READING PASSAGE:
========================================

For that reason, shared web hosting should be chosen with care and only be used by businesses or individuals, who do not rely on their website as the main source of income or for client conversions.

So what is private hosting?

Many hosting companies offer VPS hosting. This means Virtual Private Server. So in terms of the flat analogy, this means you are renting the penthouse of an apartment block, but you have your own private lift, which is always available to you. No waiting. Ever! You obviously have to pay for this service, but VPS hosting packages have come down in price over the years. If you want the hosting company to look after the security and provide backups (highly recommend), you would pay for that accordingly. Good VPS services are available from £15-£20 per month and you can usually “build” your own server. This means you can set the RAM, server space, Operating System etc. that is to be used on your server. You are basically furnishing your penthouse, and you determine the quality of the furnishings.

Another alternative would be that you have your own server and run this at your own premises. But that’s getting all a bit complicated.

So where does WordPress come in?

Your web developer would download the WordPress Software from the WordPress website, and then they install WordPress on either your shared hosting or VPS hosting. It looks identical to the WordPress solution on wordpress.com, but it’s independent from wordpress.com. It’s run on your own server using your terms.

Once WordPress is installed, the language can be changed in a matter of seconds. If your WordPress was installed in English, a little switch can change it to German, or Spanish, or one of the many other languages it was translated to.

How to choose a hosting company?

========================================

(Human keypoint data)
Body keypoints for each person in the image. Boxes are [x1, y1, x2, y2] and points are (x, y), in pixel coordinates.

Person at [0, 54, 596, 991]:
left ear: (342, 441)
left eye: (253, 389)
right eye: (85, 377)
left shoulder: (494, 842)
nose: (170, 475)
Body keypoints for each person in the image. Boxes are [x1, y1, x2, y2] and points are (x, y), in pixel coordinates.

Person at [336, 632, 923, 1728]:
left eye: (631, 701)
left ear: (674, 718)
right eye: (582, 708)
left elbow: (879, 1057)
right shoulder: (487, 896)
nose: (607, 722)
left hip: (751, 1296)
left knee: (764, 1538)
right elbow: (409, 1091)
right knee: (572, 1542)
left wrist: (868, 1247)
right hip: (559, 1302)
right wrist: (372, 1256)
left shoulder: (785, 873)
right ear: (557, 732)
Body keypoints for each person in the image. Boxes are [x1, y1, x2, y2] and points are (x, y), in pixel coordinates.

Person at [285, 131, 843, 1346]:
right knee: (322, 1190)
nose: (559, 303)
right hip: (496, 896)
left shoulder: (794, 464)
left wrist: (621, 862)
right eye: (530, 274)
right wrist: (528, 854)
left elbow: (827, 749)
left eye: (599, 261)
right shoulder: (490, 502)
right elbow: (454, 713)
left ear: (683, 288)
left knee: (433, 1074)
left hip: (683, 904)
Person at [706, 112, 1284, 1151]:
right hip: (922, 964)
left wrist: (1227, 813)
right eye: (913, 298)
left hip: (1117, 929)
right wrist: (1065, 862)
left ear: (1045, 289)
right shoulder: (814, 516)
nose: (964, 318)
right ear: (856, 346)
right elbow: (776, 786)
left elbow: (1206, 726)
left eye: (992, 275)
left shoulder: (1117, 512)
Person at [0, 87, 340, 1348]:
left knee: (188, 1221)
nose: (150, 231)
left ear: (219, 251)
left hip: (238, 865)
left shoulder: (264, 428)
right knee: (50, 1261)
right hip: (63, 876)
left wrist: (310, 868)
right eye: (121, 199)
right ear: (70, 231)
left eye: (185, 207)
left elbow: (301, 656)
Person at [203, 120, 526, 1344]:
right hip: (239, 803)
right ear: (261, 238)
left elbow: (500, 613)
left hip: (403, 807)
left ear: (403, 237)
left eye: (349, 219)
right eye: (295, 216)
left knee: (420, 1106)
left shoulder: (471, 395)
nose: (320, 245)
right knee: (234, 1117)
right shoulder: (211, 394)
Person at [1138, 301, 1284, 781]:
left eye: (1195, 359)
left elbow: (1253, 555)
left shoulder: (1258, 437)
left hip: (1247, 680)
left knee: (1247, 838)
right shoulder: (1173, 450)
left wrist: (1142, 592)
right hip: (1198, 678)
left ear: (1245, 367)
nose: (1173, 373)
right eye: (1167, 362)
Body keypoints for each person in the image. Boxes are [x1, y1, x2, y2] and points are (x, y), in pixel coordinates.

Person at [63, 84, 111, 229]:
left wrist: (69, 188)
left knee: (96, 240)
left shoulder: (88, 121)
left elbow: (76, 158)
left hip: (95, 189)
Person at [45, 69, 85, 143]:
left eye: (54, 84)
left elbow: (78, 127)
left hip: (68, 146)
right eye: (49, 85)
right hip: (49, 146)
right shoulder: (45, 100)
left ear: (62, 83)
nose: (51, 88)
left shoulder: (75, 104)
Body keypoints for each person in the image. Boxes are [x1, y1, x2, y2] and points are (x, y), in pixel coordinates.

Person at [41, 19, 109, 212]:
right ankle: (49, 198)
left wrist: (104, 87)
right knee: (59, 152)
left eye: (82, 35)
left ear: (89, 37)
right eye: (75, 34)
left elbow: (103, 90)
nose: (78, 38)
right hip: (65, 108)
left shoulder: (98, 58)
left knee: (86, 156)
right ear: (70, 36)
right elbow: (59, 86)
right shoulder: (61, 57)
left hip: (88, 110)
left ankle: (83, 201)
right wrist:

========================================

WORK REQUEST: Condense the paragraph of the web hosting text above that begins "Many hosting companies offer VPS hosting" into a bulleted list that keeps its main facts.

ANSWER AREA:
- Many hosting companies offer VPS (Virtual Private Server) hosting.
- In the flat analogy, it is like renting the penthouse of an apartment block with a private lift that is always available, so there is no waiting.
- The service must be paid for, but VPS hosting packages have come down in price over the years.
- Having the hosting company handle security and backups, which is highly recommended, costs extra.
- Good VPS services are available from £15–£20 per month.
- You can usually "build" your own server by setting the RAM, server space, operating system and other components. This is like furnishing the penthouse and choosing the quality of the furnishings.